As online product placement and advertising spend aimed at kids continues to grow, UK-based digital entertainment platform SuperAwesome has launched the Kidfluencer YouTube Network, which will connect advertisers with a collection of pre-approved, family-centric video content.
SuperAwesome’s digital platform currently allows brands like Hasbro, Mattel and Lego to reach 250 million kids per month across mobile, web, virtual worlds and online video, and the new Kidfluencer Network will extend this reach by applying the company’s kid-safe marketing approach to the depths of YouTube.
At launch, the Kidfluencer Network of specialized family YouTube creators and distributors includes FamilyGamerTV, DHX-owned Wildbrain, Diagonal View, Studio71 and TaDaKids. Going forward, all paid-for content coming from these creators – from unboxing videos to product reviews – will go through SuperAwesome’s kid-safe standards and will be clearly labelled with the company’s Safe Ad padlock logo.
“We’re not talking about pre-roll advertising. We are looking at what we can do to help the online video ecosystem in the kids market,” says SuperAwesome CEO Dylan Collins. “Digital advertising spend is growing 30% to 50%, and through working with 160 different brands and agencies, we’ve seen their marketing spend go through our platform, and we are seeing more demand for kids online video creators.”

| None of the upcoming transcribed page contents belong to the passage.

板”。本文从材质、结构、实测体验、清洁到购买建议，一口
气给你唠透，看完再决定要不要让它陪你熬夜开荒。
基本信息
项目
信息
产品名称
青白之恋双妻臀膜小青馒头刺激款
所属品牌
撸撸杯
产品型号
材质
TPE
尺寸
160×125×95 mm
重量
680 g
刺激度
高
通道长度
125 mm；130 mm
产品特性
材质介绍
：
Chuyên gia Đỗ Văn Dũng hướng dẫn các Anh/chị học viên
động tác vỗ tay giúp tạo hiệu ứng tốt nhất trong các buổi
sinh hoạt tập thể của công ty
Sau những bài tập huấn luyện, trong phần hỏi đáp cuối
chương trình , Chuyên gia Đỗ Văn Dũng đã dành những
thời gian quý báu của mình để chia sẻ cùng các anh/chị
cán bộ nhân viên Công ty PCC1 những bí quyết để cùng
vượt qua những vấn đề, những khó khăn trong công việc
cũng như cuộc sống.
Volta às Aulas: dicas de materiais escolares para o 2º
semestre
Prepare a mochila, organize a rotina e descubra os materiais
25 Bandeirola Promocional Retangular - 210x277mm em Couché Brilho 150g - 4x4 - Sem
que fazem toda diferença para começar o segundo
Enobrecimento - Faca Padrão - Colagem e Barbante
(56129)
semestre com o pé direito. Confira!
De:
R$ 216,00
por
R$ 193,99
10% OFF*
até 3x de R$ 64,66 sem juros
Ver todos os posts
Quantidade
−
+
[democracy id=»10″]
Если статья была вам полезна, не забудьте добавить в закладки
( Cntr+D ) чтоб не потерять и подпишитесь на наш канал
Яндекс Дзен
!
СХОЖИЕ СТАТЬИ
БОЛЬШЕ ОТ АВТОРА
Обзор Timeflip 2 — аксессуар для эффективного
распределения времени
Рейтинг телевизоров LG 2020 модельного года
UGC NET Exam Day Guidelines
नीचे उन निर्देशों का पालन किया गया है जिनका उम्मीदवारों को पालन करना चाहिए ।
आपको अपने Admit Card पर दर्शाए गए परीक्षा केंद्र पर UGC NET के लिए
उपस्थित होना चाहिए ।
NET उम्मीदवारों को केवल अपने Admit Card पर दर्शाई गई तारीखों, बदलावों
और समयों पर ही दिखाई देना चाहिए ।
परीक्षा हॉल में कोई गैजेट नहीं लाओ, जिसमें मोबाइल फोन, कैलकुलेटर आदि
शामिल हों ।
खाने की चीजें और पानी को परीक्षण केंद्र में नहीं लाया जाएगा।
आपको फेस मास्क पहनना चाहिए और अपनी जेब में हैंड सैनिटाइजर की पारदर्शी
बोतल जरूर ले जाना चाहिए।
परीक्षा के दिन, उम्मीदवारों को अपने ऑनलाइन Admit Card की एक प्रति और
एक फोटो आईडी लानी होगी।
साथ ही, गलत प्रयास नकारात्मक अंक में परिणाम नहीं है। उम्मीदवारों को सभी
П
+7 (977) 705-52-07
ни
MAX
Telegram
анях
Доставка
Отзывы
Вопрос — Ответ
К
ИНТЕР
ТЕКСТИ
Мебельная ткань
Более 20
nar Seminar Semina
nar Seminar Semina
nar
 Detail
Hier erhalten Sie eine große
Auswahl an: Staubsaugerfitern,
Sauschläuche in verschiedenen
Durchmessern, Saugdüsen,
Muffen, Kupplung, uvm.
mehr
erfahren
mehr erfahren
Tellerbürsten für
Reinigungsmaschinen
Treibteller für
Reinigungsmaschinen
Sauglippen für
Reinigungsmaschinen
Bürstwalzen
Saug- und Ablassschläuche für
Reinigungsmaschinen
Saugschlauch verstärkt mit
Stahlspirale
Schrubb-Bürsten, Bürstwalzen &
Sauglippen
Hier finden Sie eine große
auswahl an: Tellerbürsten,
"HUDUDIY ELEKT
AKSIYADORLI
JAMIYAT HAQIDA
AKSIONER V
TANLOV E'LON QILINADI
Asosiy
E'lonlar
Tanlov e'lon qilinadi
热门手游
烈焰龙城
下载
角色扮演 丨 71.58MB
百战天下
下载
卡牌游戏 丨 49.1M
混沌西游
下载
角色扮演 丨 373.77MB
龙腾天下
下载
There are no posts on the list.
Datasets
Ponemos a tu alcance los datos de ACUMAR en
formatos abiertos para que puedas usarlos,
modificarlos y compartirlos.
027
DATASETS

And speaking of the company’s platforms, Kidfluencer YouTube Network will enable brands to use PopJam, the social content mobile platform acquired by SuperAwesome this past September – roughly two months after SuperAwesome secured a financing round to the tune of US$7 million. Beyond enabling its expansion further into the YouTube realm, that Series A funding allowed SuperAwesome to grow its team through two significant hires: Jeff Imberman, formerly SVP of sales and marketing at Nickelodeon, recently joined the company as chief revenue officer alongside Paul Nunn, who joined SuperAwesome as chief commercial officer.

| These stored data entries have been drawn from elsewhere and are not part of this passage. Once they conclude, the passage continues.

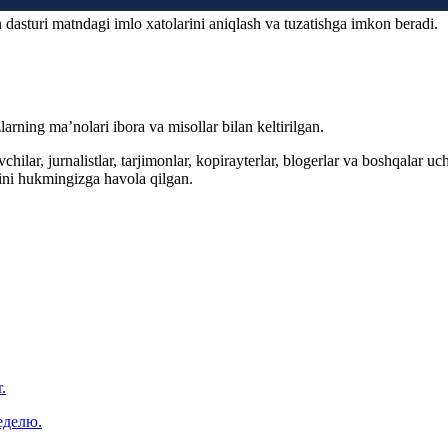
 dasturi matndagi imlo xatolarini aniqlash va tuzatishga imkon beradi.
arning ma’nolari ibora va misollar bilan keltirilgan.
hilar, jurnalistlar, tarjimonlar, kopirayterlar, blogerlar va boshqalar u
ini hukmingizga havola qilgan.
.
еделю.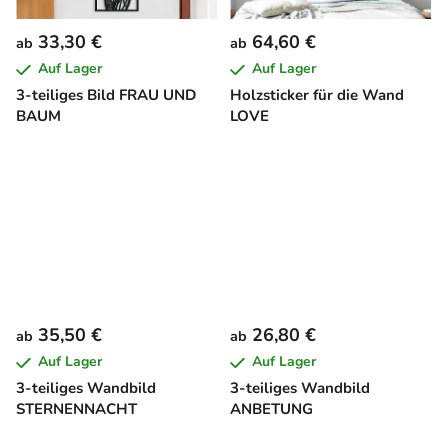
33,30 €
64,60 €
ab
ab
Auf Lager
Auf Lager
3-teiliges Bild FRAU UND
Holzsticker für die Wand
BAUM
LOVE
35,50 €
26,80 €
ab
ab
Auf Lager
Auf Lager
3-teiliges Wandbild
3-teiliges Wandbild
STERNENNACHT
ANBETUNG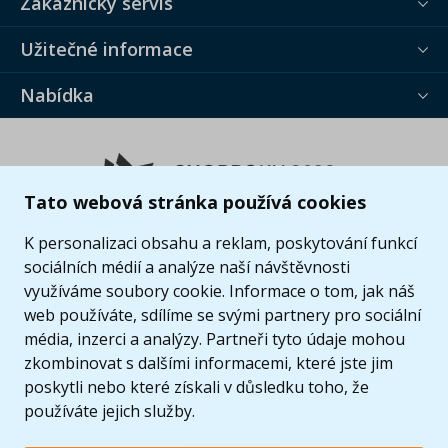
Zákaznický servis
Užitečné informace
Nabídka
Tato webová stránka používá cookies
K personalizaci obsahu a reklam, poskytování funkcí
sociálních médií a analýze naší návštěvnosti
využíváme soubory cookie. Informace o tom, jak náš
web používáte, sdílíme se svými partnery pro sociální
média, inzerci a analýzy. Partneři tyto údaje mohou
zkombinovat s dalšími informacemi, které jste jim
poskytli nebo které získali v důsledku toho, že
používáte jejich služby.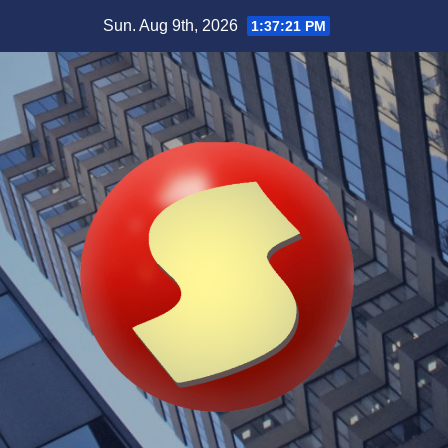
Skip
Sun. Aug 9th, 2026
1:37:22 PM
to
content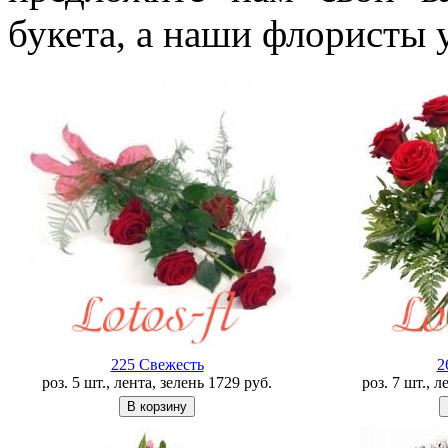
букета, а наши флористы 
225 Свежесть
2
роз. 5 шт., лента, зелень
1729
руб.
роз. 7 шт., 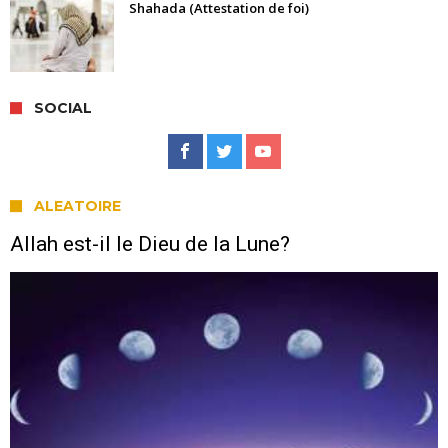
Shahada (Attestation de foi)
SOCIAL
ALEATOIRE
Allah est-il le Dieu de la Lune?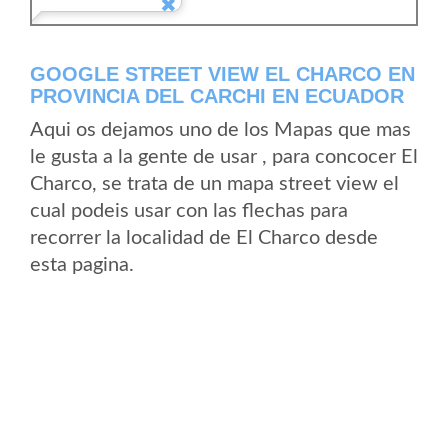
GOOGLE STREET VIEW EL CHARCO EN
PROVINCIA DEL CARCHI EN ECUADOR
Aqui os dejamos uno de los Mapas que mas
le gusta a la gente de usar , para concocer El
Charco, se trata de un mapa street view el
cual podeis usar con las flechas para
recorrer la localidad de El Charco desde
esta pagina.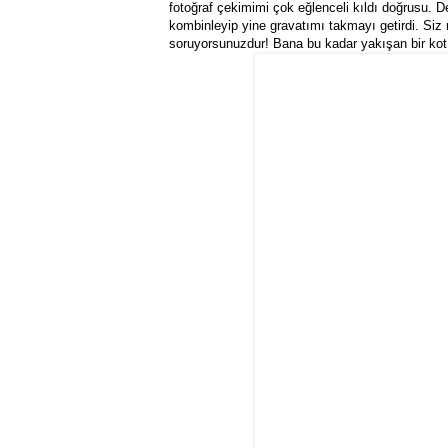
fotoğraf çekimimi çok eğlenceli kıldı doğrusu. De
kombinleyip yine gravatımı takmayı getirdi. Siz n
soruyorsunuzdur! Bana bu kadar yakışan bir ko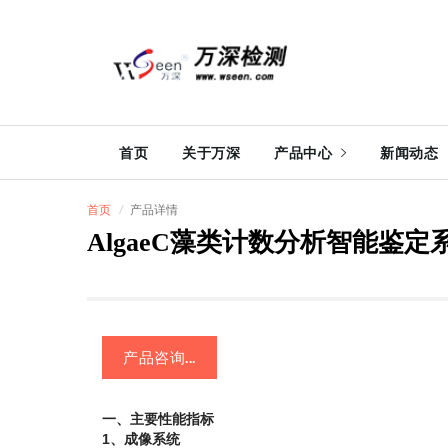
首页
关于万深
产品中心
新闻动态
首页
产品详情
AlgaeC藻类计数分析智能鉴定
产品咨询...
一、主要性能指标
1、成像系统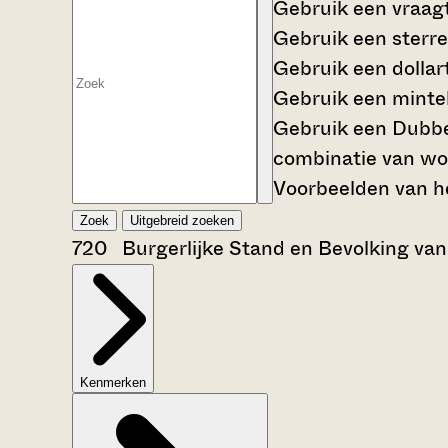
Gebruik een
vraag
Gebruik een
sterre
Gebruik een
dollar
Gebruik een
mintek
Gebruik een
Dubbe
combinatie van wo
Voorbeelden van he
Zoek
Uitgebreid zoeken
720 Burgerlijke Stand en Bevolking van
Kenmerken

Nunn was most recently MD at mobile publisher Outfit7, where he was credited with leading the company’s YouTube strategy surrounding the popular Talking Tom franchise.
Both hires were timed with the company’s expansion into L.A. through a new West Coast office. In fact, close to 50% of SuperAwesome’s business will be conducted in the US this year, according to Collins, who says his company saw its revenues triple in 2015.